My Dangerous Idea | October 19, 2008, 12:50am | #
Stupid people breed more than smart people. We practice eugenics or
go back to the apes.
Giving homo saps too much credit there.
My dangerous idea: if a utilitarian measure or hypothesis can not
be as equally applied to a gang of monkey purse snatchers in India
as it can to, say, a high school in Denver, or any other human
social organization than the hypothesis or measure is culturally
biased and unscientific on it's very basis. Take that Comte!
My dangerous idea: If you stick food up your ass you will crap out your mouth.
a gang of monkey purse snatchers
Who the hell is stealing purses from monkeys?
Quoting Joe Quirk from
H+ seems appropriately dangerous:
Here's another moral imperative you transhumanist fools haven't considered: we owe something to people who don't exist yet. People who don't exist yet are waiting in line to take our places. They can't do that unless we die. Don't nonexistent people have rights? Damn right they do. The right to demand our deaths. Luckily, nonexistent people have Bill McKibben and Frances Fukayama speaking up for their right to kill you. Which they can't do, since they don't exist. So Kass and Fukayama will kill you for them, by legislating against doctors interfering with your long slow death.

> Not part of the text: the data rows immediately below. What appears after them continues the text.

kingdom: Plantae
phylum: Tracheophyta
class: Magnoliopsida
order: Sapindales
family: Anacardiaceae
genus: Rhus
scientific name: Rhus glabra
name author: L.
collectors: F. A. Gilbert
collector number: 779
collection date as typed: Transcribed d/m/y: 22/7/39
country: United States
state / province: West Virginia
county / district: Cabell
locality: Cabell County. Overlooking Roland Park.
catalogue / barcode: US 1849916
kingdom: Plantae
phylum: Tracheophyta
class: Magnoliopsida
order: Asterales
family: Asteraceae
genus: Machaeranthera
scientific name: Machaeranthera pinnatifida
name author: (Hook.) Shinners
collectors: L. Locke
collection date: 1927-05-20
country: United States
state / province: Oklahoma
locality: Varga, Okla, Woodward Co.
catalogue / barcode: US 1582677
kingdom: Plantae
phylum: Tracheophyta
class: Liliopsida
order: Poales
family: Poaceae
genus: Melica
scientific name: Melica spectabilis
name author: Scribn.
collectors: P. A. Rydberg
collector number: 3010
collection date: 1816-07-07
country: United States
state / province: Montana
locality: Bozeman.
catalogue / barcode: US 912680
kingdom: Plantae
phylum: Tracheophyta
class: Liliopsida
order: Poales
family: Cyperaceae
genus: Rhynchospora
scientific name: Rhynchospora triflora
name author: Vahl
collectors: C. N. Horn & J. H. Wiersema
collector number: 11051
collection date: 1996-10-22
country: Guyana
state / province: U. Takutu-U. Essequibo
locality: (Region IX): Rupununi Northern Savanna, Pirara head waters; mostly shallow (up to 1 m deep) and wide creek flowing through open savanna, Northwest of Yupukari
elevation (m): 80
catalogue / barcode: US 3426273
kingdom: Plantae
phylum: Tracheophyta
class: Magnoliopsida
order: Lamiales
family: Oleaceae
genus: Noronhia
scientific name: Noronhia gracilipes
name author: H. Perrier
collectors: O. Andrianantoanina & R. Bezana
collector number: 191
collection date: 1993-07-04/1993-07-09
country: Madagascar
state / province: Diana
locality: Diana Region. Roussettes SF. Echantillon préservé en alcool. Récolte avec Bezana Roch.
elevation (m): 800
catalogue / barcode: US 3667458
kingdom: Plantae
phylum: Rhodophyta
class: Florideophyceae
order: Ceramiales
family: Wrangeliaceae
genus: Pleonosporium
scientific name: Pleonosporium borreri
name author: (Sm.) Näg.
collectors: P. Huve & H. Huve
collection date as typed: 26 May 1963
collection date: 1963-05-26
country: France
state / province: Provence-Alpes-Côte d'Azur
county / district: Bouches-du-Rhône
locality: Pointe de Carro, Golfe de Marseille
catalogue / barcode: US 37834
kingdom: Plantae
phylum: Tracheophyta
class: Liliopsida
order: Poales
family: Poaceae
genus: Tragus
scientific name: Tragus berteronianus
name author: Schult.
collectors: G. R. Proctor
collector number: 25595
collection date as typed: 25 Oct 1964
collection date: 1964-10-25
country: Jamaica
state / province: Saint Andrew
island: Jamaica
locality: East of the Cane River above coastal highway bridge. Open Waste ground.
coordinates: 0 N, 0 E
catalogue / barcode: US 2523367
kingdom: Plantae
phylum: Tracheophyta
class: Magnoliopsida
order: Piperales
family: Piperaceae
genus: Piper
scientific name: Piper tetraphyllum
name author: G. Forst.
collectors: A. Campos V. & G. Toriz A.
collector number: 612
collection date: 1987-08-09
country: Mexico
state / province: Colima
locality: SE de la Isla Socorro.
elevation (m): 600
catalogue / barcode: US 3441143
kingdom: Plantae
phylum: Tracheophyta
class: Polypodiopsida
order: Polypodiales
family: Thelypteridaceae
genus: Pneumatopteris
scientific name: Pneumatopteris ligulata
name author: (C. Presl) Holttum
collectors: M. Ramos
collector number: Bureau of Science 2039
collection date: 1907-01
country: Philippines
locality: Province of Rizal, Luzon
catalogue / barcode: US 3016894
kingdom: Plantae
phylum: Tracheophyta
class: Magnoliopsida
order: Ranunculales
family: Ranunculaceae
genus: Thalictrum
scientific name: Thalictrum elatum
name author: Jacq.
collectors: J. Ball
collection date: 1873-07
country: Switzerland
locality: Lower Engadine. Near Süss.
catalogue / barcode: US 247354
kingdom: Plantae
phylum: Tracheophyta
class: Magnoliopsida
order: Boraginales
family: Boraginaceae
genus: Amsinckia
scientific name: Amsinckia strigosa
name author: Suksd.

Xeones | October 20, 2008, 9:27am | #
a gang of monkey purse snatchers
Who the hell is stealing purses from monkeys?
(With an Al Gore like sigh) Trying to free the language of its
inherent species bias, Xeones. Try substituting man and you'll see
the inherent inefficiency created when applying multispecie-ism to
the language. It gets even more complicated when you deal with
pronominal formations and you attempt to parse out meaning
depending on the species in question.